──────── GIVEN DATA

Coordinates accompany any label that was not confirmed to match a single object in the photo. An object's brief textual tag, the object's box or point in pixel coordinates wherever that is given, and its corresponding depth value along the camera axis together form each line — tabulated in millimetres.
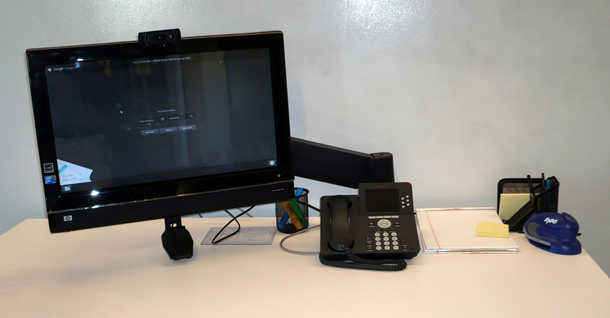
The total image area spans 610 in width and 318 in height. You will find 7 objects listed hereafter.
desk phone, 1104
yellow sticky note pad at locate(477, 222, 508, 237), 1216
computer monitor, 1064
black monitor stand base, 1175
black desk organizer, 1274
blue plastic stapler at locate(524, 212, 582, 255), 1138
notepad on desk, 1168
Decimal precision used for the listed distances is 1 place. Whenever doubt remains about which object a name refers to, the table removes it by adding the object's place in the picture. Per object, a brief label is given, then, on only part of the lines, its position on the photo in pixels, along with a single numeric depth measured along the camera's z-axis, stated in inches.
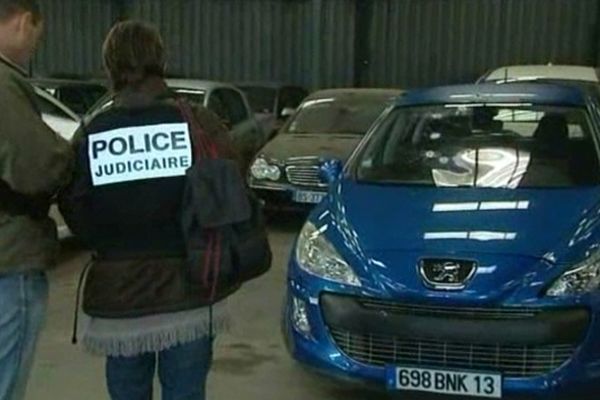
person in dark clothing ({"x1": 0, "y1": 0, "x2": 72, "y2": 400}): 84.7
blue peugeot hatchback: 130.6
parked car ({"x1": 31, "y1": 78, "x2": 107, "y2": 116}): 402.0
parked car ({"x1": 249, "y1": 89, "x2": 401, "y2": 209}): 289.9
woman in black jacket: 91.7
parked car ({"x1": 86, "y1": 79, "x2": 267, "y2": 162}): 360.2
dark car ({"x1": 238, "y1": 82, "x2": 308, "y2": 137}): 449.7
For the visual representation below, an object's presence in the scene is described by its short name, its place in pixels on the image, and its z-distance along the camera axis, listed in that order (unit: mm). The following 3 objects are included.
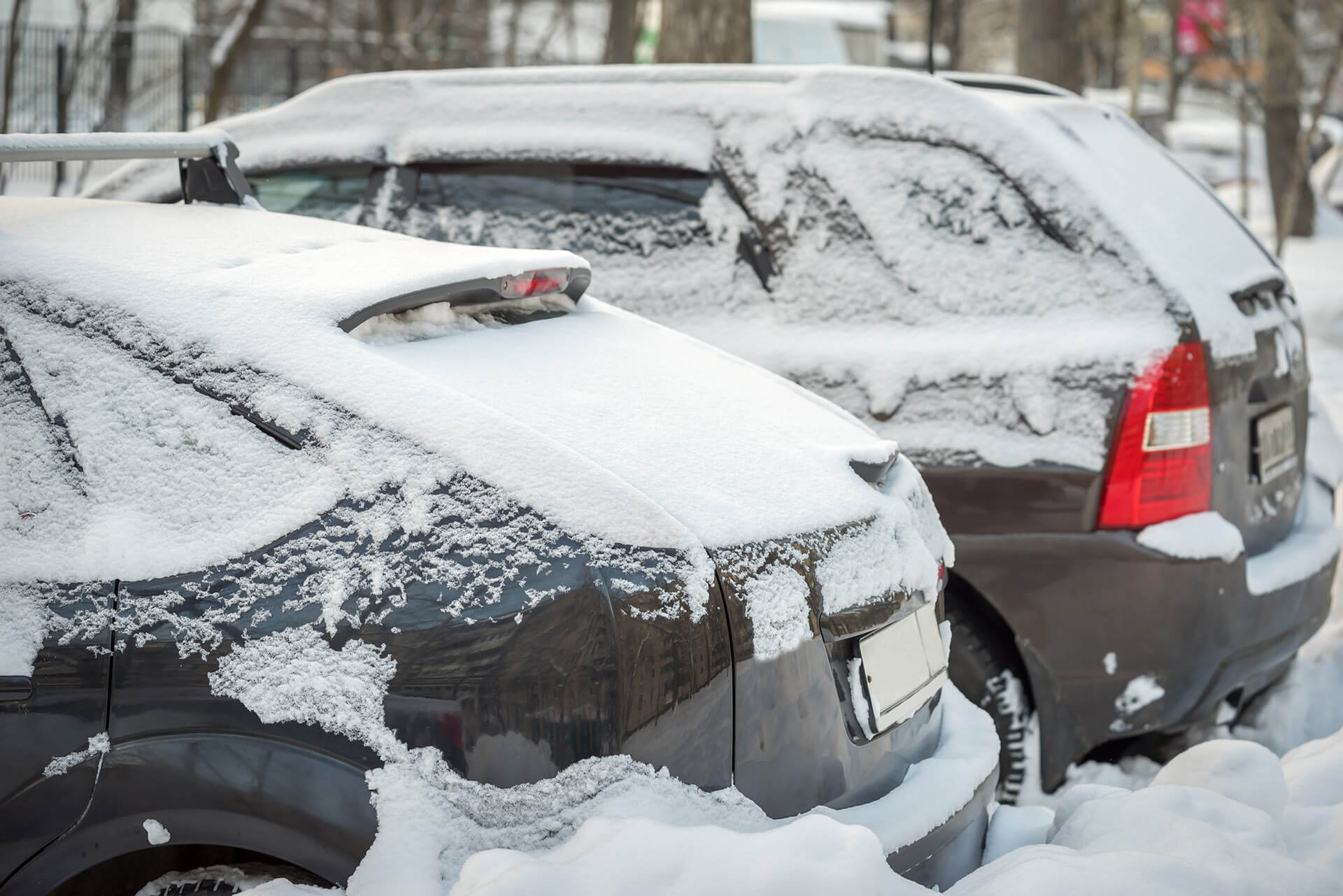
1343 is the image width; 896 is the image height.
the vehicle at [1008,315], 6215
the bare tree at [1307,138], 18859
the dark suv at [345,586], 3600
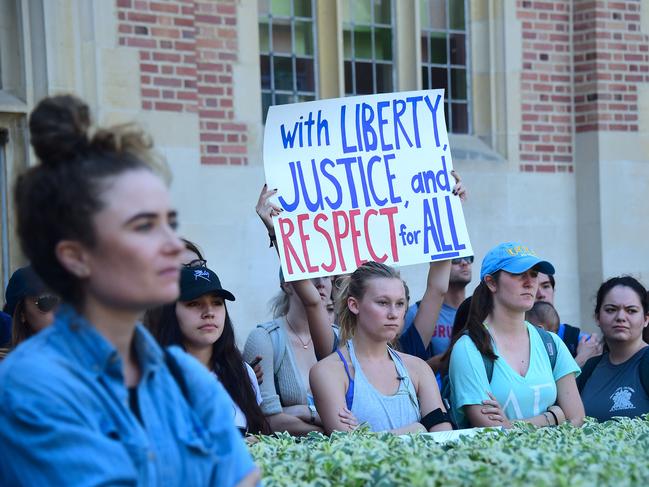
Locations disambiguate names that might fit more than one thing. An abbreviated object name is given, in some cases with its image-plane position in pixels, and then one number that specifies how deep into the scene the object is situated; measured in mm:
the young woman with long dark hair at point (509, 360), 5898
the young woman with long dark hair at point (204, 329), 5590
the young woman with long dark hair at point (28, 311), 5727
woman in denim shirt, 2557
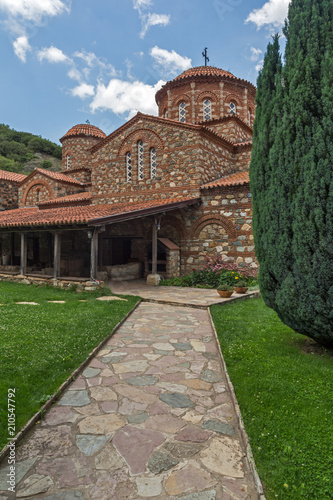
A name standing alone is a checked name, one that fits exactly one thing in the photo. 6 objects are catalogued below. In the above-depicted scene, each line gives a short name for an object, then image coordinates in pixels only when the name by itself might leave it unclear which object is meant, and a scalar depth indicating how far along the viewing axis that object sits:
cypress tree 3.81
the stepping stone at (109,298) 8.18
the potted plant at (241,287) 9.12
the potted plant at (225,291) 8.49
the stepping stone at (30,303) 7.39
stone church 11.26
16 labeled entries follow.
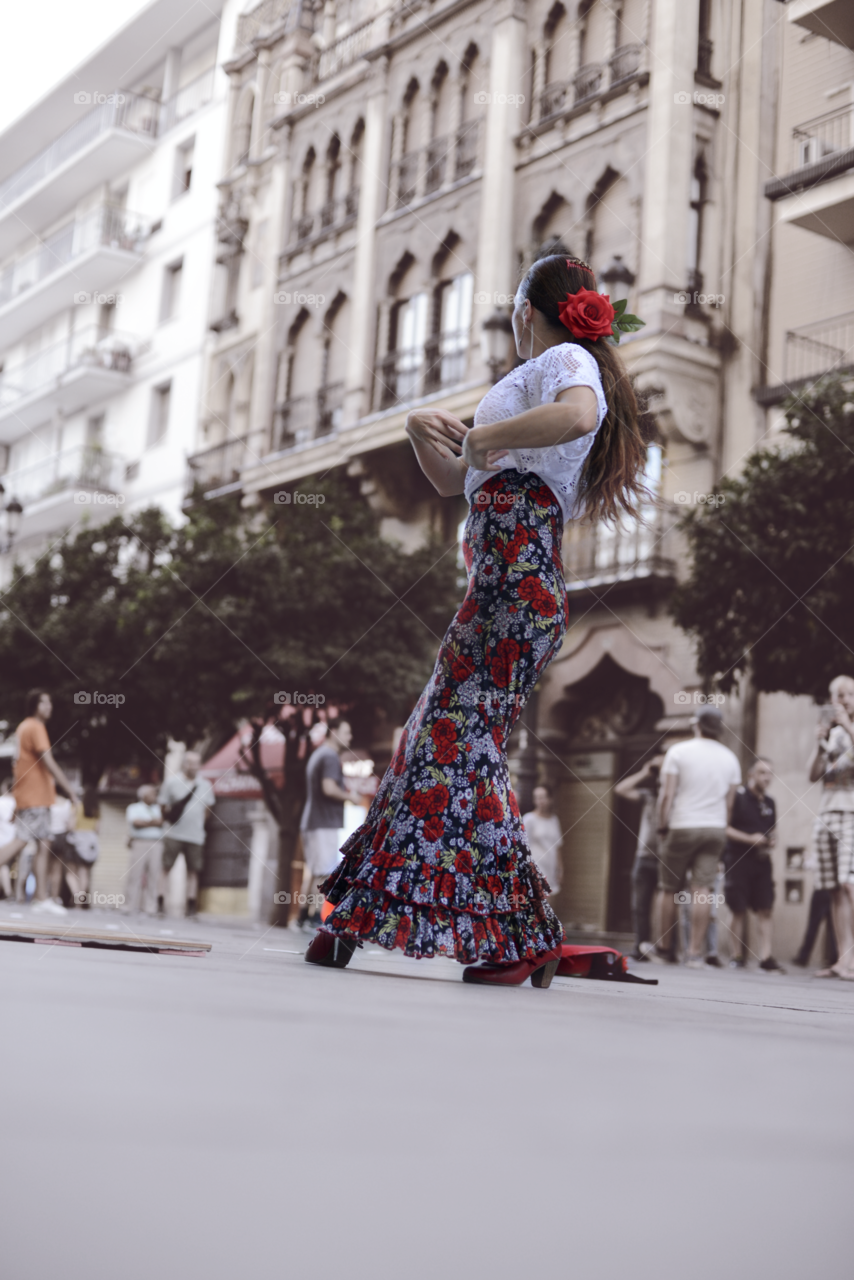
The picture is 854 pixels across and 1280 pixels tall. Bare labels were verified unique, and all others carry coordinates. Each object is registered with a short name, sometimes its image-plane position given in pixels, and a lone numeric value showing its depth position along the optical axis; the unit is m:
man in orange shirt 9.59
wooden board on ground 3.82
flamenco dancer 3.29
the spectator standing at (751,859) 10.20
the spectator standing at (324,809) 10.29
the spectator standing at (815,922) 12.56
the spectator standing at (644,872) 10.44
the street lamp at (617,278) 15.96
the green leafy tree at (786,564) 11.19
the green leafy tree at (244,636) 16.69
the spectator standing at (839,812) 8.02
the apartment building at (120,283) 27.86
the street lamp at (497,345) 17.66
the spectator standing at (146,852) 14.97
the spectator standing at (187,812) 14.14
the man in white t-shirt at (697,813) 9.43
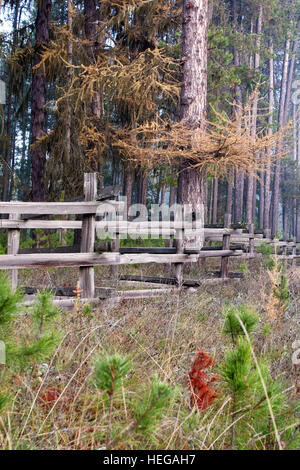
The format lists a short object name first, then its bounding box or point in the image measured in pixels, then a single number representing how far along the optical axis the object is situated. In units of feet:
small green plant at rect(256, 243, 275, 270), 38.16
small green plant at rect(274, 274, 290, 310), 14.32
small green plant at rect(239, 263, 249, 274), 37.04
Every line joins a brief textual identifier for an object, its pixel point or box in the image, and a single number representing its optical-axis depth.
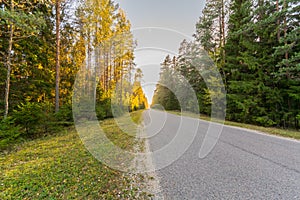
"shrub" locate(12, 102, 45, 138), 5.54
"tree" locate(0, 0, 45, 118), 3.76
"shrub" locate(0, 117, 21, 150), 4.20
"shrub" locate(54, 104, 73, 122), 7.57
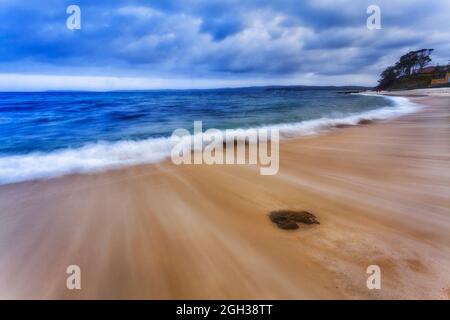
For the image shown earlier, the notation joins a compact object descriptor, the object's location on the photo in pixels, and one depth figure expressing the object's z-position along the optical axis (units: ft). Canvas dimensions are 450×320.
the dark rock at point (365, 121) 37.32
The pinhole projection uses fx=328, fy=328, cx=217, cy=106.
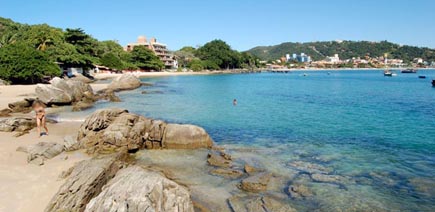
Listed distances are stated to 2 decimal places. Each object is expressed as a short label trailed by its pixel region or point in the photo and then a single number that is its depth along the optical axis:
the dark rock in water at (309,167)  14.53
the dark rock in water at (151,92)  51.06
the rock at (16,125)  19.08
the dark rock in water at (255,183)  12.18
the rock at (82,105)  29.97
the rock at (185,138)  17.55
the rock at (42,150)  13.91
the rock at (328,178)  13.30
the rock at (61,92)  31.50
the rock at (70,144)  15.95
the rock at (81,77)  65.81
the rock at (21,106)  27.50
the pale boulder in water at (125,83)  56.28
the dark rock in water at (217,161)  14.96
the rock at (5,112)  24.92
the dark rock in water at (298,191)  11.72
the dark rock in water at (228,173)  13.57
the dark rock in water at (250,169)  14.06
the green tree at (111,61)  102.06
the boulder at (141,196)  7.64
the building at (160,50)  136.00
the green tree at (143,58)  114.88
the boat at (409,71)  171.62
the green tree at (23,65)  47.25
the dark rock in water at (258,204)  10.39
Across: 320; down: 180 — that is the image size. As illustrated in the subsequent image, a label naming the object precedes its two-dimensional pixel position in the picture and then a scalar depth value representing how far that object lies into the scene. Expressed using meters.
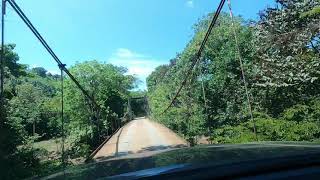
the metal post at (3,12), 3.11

────────────────

Repeat the records above exactly. Pictures do not belong in the copy.

Coordinates accompany any label that was not confirmed to match a single object in the photo. An object's brief textual tag, the object's box or point in pixel coordinates wherever that is given, and its corresponding depth value along the camera axis together form each line — tabulated in millimetres.
The total image area spans 610 in width and 318 in height. You will find 7 objects listed hereafter.
desk phone, 1104
yellow sticky note pad at locate(477, 222, 508, 237), 1216
computer monitor, 1064
black monitor stand base, 1175
black desk organizer, 1274
blue plastic stapler at locate(524, 212, 582, 255), 1138
notepad on desk, 1168
Decimal precision used for the listed distances is 1 place. Whenever doubt remains about which object a name refers to, the table removes it by adding the object's place in the picture. Per object, a brief label is given, then, on only part of the lines, its position on the photo in pixels, along with a single numeric depth measured along the camera's z-axis, stated in inches.
person in dark clothing ({"x1": 0, "y1": 0, "x2": 72, "y2": 400}): 84.7
blue peugeot hatchback: 130.6
parked car ({"x1": 31, "y1": 78, "x2": 107, "y2": 116}): 402.0
parked car ({"x1": 249, "y1": 89, "x2": 401, "y2": 209}): 289.9
woman in black jacket: 91.7
parked car ({"x1": 86, "y1": 79, "x2": 267, "y2": 162}): 360.2
dark car ({"x1": 238, "y1": 82, "x2": 308, "y2": 137}): 449.7
For the visual representation below, an object's presence in the scene is described by its short name, its place in pixels on the image, and its z-distance along the camera axis, listed in that order (unit: mm). The following 3 objects are included.
1343 is the image width; 896 is the image height.
the vehicle at [1008,315], 6215
the bare tree at [1307,138], 18859
the dark suv at [345,586], 3600
Locations disambiguate names that might fit more than one thing. An abbreviated object name is given, in some cases with its image-plane position in pixels, and then one number that specifies how deep into the scene the object is situated; measured in mm:
the young woman with long dark hair at point (509, 360), 5898
the young woman with long dark hair at point (204, 329), 5590
the young woman with long dark hair at point (28, 311), 5727
woman in denim shirt, 2557
A name standing alone is a checked name, one that fits exactly one thing in the photo. 6 objects are catalogued below. In the above-depicted scene, each line gives a short name for an object, then image coordinates in pixels only when the name by itself might leave it unclear which object is meant, and a scalar depth indicating how far along the viewing axis that object sits:
cypress tree 3.81
the stepping stone at (109,298) 8.18
the potted plant at (241,287) 9.12
the potted plant at (225,291) 8.49
the stepping stone at (30,303) 7.39
stone church 11.26
16 labeled entries follow.
The picture is 854 pixels across and 1280 pixels tall. Bare labels were verified unique, and all others carry coordinates. Each object is registered with a short name, sometimes its image-plane position given in pixels, and a lone numeric value showing its depth position along the optical axis; the unit is m:
man in orange shirt 9.59
wooden board on ground 3.82
flamenco dancer 3.29
the spectator standing at (751,859) 10.20
the spectator standing at (324,809) 10.29
the spectator standing at (815,922) 12.56
the spectator standing at (644,872) 10.44
the street lamp at (617,278) 15.96
the green leafy tree at (786,564) 11.19
the green leafy tree at (244,636) 16.69
the spectator standing at (839,812) 8.02
the apartment building at (120,283) 27.86
the street lamp at (497,345) 17.66
the spectator standing at (146,852) 14.97
the spectator standing at (187,812) 14.14
the man in white t-shirt at (697,813) 9.43
The format lists a short object name first, then its bounding box or point in the image measured in pixels, then a single number representing how far along the optical axis the object is situated. In units of feet:
small green plant at rect(256, 243, 275, 270), 38.16
small green plant at rect(274, 274, 290, 310), 14.32
small green plant at rect(239, 263, 249, 274), 37.04
Every line joins a brief textual identifier for an object, its pixel point or box in the image, and a single number representing its optical-axis depth.
"shrub" locate(12, 102, 45, 138), 5.54
"tree" locate(0, 0, 45, 118), 3.76
"shrub" locate(0, 117, 21, 150), 4.20
"shrub" locate(54, 104, 73, 122), 7.57
For the image shown earlier, the notation joins a compact object descriptor, the object's location on the photo in pixels, and one depth figure expressing the object's z-position along the optical axis (units: ft). Canvas dimensions are 450×320.
the dark rock at point (365, 121) 37.32
The pinhole projection uses fx=328, fy=328, cx=217, cy=106.
Listed distances are stated to 2 decimal places. Each object is expressed as a short label trailed by its pixel region or point in the photo and then a single number that is its depth along the optical axis:
the dark rock in water at (309,167)  14.53
the dark rock in water at (151,92)  51.06
the rock at (16,125)  19.08
the dark rock in water at (255,183)  12.18
the rock at (82,105)  29.97
the rock at (185,138)  17.55
the rock at (42,150)  13.91
the rock at (328,178)  13.30
the rock at (61,92)  31.50
the rock at (70,144)  15.95
the rock at (81,77)  65.81
the rock at (21,106)  27.50
the pale boulder in water at (125,83)  56.28
the dark rock in water at (217,161)  14.96
the rock at (5,112)  24.92
the dark rock in water at (298,191)  11.72
the dark rock in water at (228,173)  13.57
the dark rock in water at (250,169)  14.06
the green tree at (111,61)  102.06
the boulder at (141,196)  7.64
the building at (160,50)  136.00
the green tree at (143,58)  114.88
the boat at (409,71)  171.62
the green tree at (23,65)  47.25
the dark rock in water at (258,204)  10.39
Across: 320; down: 180 — that is the image size. As illustrated in the subsequent image, a label naming the object precedes its two-dimensional pixel position in the picture and then a scalar depth value representing how far that object lies into the scene. Expressed using meters.
the metal post at (3,12), 3.11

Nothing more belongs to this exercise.